### Work instruction
Repeat word for word the line with "选项(+)(位于现有组件的工具栏或 **将组件拖动到此处** 盒子。" and every line after it until the records below run out.

Data excerpts:

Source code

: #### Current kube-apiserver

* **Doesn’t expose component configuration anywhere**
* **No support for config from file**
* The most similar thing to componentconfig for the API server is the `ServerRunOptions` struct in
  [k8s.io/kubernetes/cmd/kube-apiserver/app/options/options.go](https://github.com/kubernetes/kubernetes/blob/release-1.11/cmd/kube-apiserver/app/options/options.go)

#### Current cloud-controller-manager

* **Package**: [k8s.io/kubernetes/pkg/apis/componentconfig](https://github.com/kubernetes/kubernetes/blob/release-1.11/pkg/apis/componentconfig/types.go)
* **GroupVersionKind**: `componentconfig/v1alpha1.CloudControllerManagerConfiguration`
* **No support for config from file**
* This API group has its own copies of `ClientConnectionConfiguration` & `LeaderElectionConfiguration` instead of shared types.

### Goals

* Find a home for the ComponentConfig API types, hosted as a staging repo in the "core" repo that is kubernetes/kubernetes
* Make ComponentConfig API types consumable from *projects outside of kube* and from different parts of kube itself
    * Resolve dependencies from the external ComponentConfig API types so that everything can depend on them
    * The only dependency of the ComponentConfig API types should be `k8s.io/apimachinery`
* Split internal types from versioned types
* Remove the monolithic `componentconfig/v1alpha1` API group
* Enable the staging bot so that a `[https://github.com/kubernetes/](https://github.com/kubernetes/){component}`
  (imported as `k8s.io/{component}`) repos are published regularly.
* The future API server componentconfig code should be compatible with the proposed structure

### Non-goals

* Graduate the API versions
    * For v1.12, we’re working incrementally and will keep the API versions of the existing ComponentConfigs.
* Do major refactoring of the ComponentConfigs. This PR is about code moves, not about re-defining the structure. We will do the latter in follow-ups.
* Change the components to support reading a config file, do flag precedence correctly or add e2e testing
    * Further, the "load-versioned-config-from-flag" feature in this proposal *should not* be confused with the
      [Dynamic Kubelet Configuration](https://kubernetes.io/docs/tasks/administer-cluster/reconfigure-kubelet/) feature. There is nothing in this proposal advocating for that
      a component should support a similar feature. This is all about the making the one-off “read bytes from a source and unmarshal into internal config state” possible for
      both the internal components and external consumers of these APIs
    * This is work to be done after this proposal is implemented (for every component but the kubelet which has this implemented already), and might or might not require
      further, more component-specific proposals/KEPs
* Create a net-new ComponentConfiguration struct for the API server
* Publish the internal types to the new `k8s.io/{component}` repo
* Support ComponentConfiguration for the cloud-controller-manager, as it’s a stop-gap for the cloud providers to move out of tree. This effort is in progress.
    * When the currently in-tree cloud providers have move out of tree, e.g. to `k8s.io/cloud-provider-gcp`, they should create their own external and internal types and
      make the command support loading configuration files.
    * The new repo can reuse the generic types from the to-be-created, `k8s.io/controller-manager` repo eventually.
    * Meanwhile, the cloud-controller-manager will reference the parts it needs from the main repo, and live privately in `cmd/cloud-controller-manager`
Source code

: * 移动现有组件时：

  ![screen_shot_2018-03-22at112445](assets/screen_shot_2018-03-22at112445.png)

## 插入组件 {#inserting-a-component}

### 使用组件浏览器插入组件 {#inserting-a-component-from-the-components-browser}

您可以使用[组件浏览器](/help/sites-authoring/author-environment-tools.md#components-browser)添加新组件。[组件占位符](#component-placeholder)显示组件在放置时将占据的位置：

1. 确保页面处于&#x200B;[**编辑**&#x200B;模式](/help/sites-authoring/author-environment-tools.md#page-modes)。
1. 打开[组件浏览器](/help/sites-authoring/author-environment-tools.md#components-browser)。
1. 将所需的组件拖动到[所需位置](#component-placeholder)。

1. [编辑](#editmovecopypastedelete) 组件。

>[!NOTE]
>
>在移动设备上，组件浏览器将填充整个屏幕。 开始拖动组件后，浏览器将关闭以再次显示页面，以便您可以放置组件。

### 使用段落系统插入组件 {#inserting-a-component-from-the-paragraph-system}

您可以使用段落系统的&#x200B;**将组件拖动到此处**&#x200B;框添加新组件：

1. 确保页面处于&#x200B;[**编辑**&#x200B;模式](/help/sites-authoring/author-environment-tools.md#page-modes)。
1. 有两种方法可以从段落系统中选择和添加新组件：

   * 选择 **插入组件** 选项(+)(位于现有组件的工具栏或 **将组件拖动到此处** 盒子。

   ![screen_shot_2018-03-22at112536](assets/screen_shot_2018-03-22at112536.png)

### Answer space
   * 选择 **插入组件** 选项(+)(位于现有组件的工具栏或 **将组件拖动到此处** 盒子。

   ![screen_shot_2018-03-22at112536](assets/screen_shot_2018-03-22at112536.png)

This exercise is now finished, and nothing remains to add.